As I stand by the cross on the lone mountain’s crest,
Looking over the ultimate sea,
In the gloom of the mountain a ship lies at rest,
And one sails away from the lea:
One spreads its white wings on a far-reaching track,
With pennant and sheet flowing free;
One hides in the shadow with sails laid aback,
The ship that is waiting for me!

But lo! in the distance the clouds break away,
The Gate’s glowing portals I see;
And I hear from the outgoing ship in the bay
The song of the sailors in glee.
So I think of the luminous footprints that bore
The comfort o’er dark Galilee,
And wait for the signal to go to the shore,
To the ship that is waiting for me.

These words bring to mind a photograph I made on the Oregon coast:

In turn, pictures inspire words. When I look at pictures – paintings, drawings, photographs, moving images, or shadows – I can describe what I see, feel, how I react, in words. I become aware of various associations and “resonances” awakened by the image that can also inspire new and unrelated words and stories completely out of context to the picture’s original content, intent, subject, or subject matter. It’s important for visual artists, like photographers, to be able to describe their creations in words. It helps the viewer understand what the image is about, how it came about, what it means to the artist, and helps the artist understand for himself what the work is about. And when you write words inspired by pictures those words, coming full circle, need to inspire pictures in the mind of your reader.

It might be easier for some people to find or create pictures from words than to craft words from pictures, and vice versa. But, with practice, illustrating what you read and writing about what you see becomes easier and, being interconnected, help improve both.

“The greatest thing a human soul ever does in this world is to see something and tell what it saw in a plain way. Hundreds of people can talk for one who can think, but thousands can think for one who can see. To see clearly is poetry, prophecy and religion, all in one.” John Ruskin (1819 – 1900)

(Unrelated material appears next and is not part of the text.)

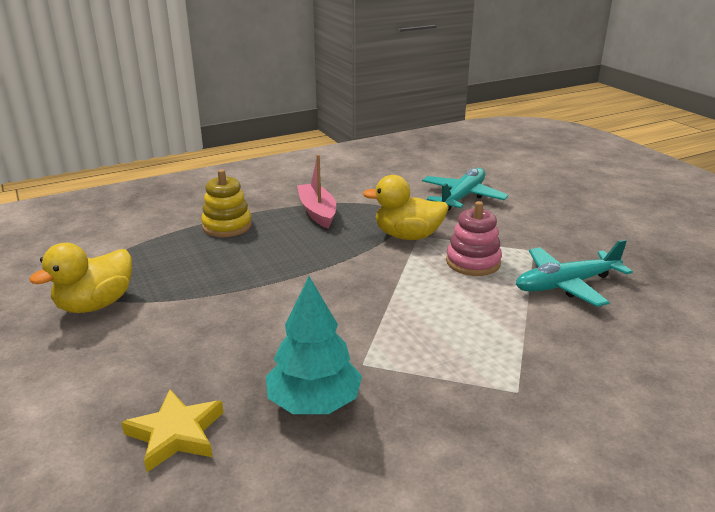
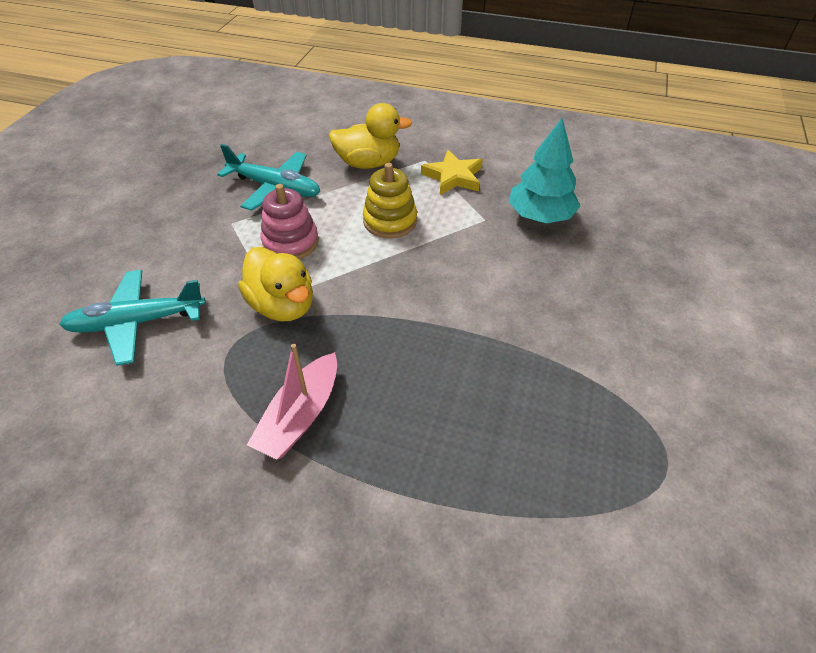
camera: 135 degrees left, 20 degrees up
(95, 304) = (658, 415): yellow duck -> yellow duck (368, 163)
(176, 434) = (638, 245): yellow star -> yellow star (453, 177)
(227, 226) = (426, 470): yellow stacking toy -> yellow stacking toy (390, 221)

Mike Shipman is a freelance commercial, editorial and fine art photographer and educator in Nampa, Idaho, and owner/photographer of Blue Planet Photography (www.blueplanetphoto.com). He is an Idaho Commission on the Arts Teaching Artist and leads workshops and classes in the western U.S. and around the world. His work is found in private and corporate collections across the U.S. and exhibited in the Boise, Idaho area. He believes everyone is creative.